Ministro da Administração Interna recusa demissão e denuncia
Luís Neves afirma que não deixará o cargo, rejeita pressões do Chega e defende a legalidade do uso de viatura apreendida em investigação contra o tráfico de drogas.
O ministro da Administração Interna, Luís Neves, cumpriu a promessa de prestar esclarecimentos públicos sobre as polêmicas recentes que têm marcado sua gestão. Em declarações feitas a partir do Funchal, o governante reagiu à ameaça de uma moção de censura por parte do partido Chega, assegurando que não pretende abandonar suas funções no executivo. "Nada me fará desviar do propósito que me levou a aceitar este cargo", afirmou, classificando o atual cenário como uma campanha de intimidação.
Segundo o ministro, a estratégia adotada por seus críticos baseia-se em lançar suspeitas infundadas e atacar sua honra. "Escolheram o único método que conhecem: difamar e tentar intimidar. A mim, não me intimidam, jamais o farão. Nada disso me condiciona ou me impedirá de governar", declarou. Embora tenha admitido ter cometido erros pontuais, Neves garantiu que tais falhas não comprometem a integridade de sua atuação política ou as decisões tomadas em prol do Estado.
O ministro enfatizou que, ao longo de sua trajetória, nunca tomou qualquer decisão que pudesse prejudicar o país. Relembrando seu período como diretor nacional da Polícia Judiciária, ele ressaltou que sempre pautou suas investigações em provas concretas, argumentando que, sem evidências, qualquer acusação não passa de difamação.
A reação ocorre após o líder do Chega, André Ventura, ter anunciado que consultaria a bancada parlamentar sobre a viabilidade de uma moção de censura caso o primeiro-ministro, Luís Montenegro, não resolvesse a situação de Neves. O ministro rebateu as críticas de Ventura, afirmando que não aceita ser retratado por ações que nunca cometeu. "Quem vive apenas da espuma do caos ignora a essência da governação", disparou.

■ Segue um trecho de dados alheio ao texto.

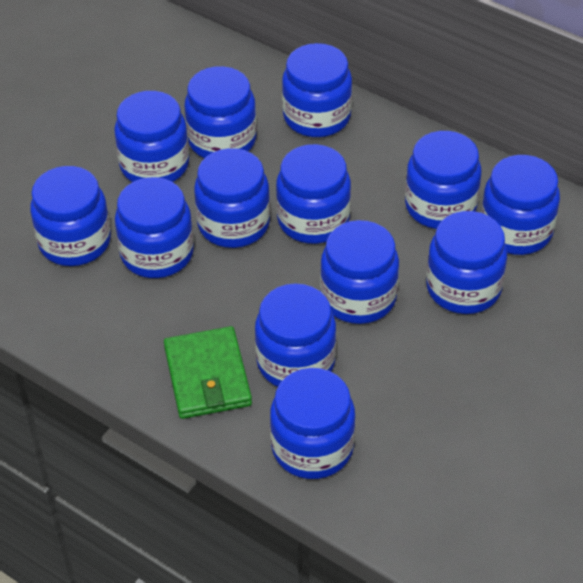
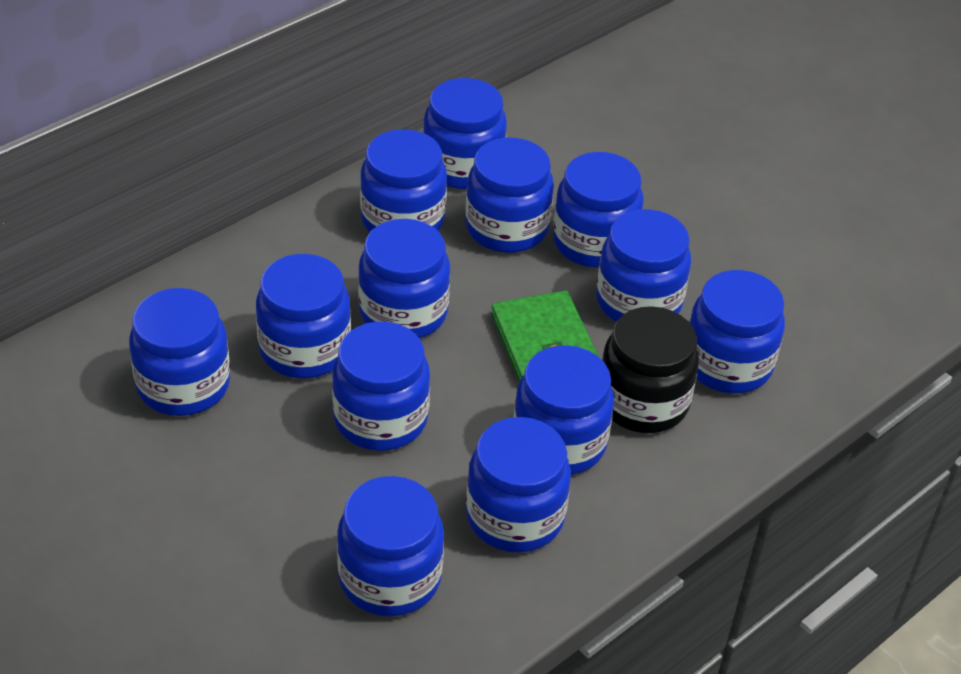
black jar: 0 -> 1

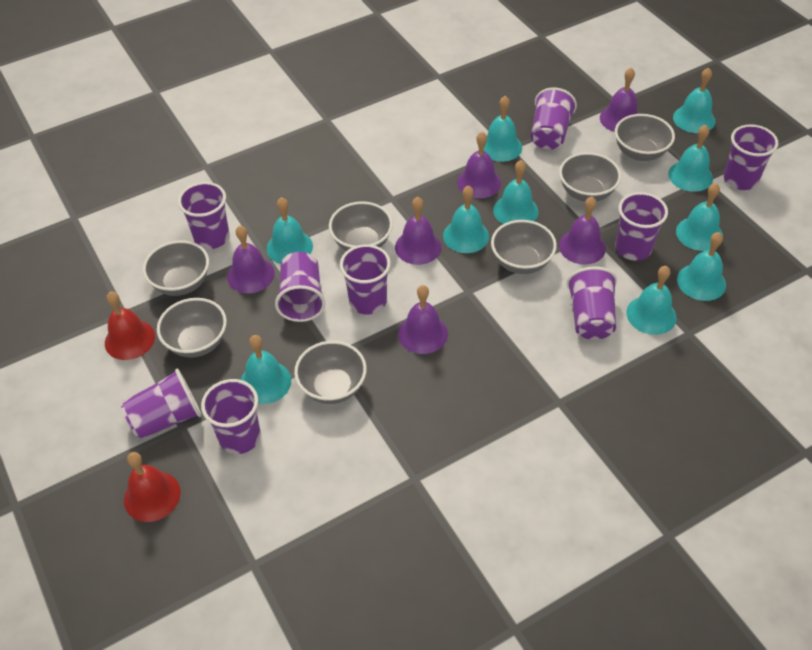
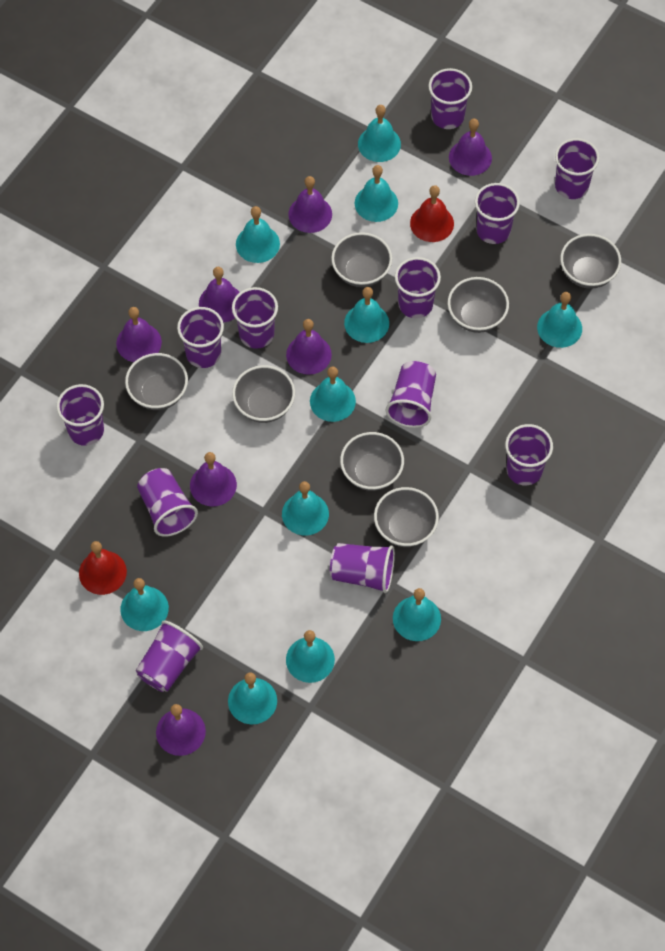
purple bell: 6 -> 7
purple cup: 9 -> 12
turquoise bell: 10 -> 11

Neves aproveitou o momento para criticar o que chamou de populismo, acusando seus opositores de buscarem o medo e o receio em vez de instituições fortes. O ministro lamentou ter sido comparado a um "gangster" por Ventura, ironizando que, pelo nível das acusações, só faltaria dizerem que ele estaria envolvido na venda de drogas nas ruas. "Podem continuar a gritar e a insultar. Há quem precise do caos para crescer, enquanto nós trabalhamos para fortalecer Portugal", reforçou.
Sobre a polêmica envolvendo a condução de um Volkswagen Golf GTD, que pertence ao traficante Rúben Oliveira, conhecido como "Xuxas" e detido em 2022, o ministro defendeu a legalidade do ato. Ele explicou que a utilização de bens apreendidos por órgãos de polícia criminal é permitida por legislação vigente desde 2007, destinada a fins operacionais.
O governante destacou que, enquanto esteve à frente da Polícia Judiciária, foi responsável pela afetação de mais de 800 viaturas e outros bens ao serviço do Estado. "Parece que agora alguém está do lado de quem comete crimes, preferindo que os criminosos fiquem com o patrimônio obtido através de atividades ilícitas", questionou.
O caso, que foi trazido a público por investigações jornalísticas, baseia-se no Decreto-Lei n.º 11/2007, que regula o uso provisório de bens apreendidos. Por fim, Luís Neves declarou estar totalmente disponível para prestar esclarecimentos durante a audição regimental no Parlamento, agendada para o próximo dia 8, onde pretende responder a todas as questões que lhe forem colocadas.
Em resposta ao discurso do ministro, André Ventura classificou a intervenção como "inqualificável", mantendo a tensão política entre o governo e a oposição.